◆ Records provided
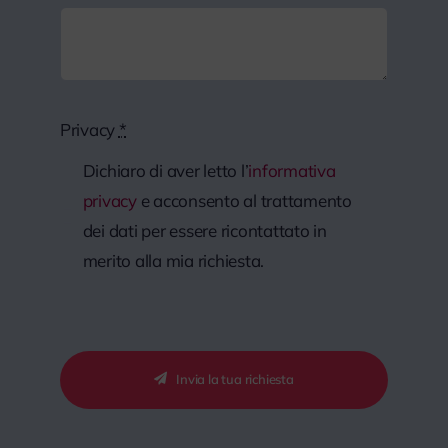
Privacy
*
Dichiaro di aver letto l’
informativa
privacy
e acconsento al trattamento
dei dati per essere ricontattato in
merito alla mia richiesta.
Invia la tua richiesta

◆ Exercise instructions
Reproduce the text of the entries above line by line, without changing any words, and leave the pictures out.

◆ Result for this task
Privacy
*
Dichiaro di aver letto l’
informativa
privacy
e acconsento al trattamento
dei dati per essere ricontattato in
merito alla mia richiesta.
Invia la tua richiesta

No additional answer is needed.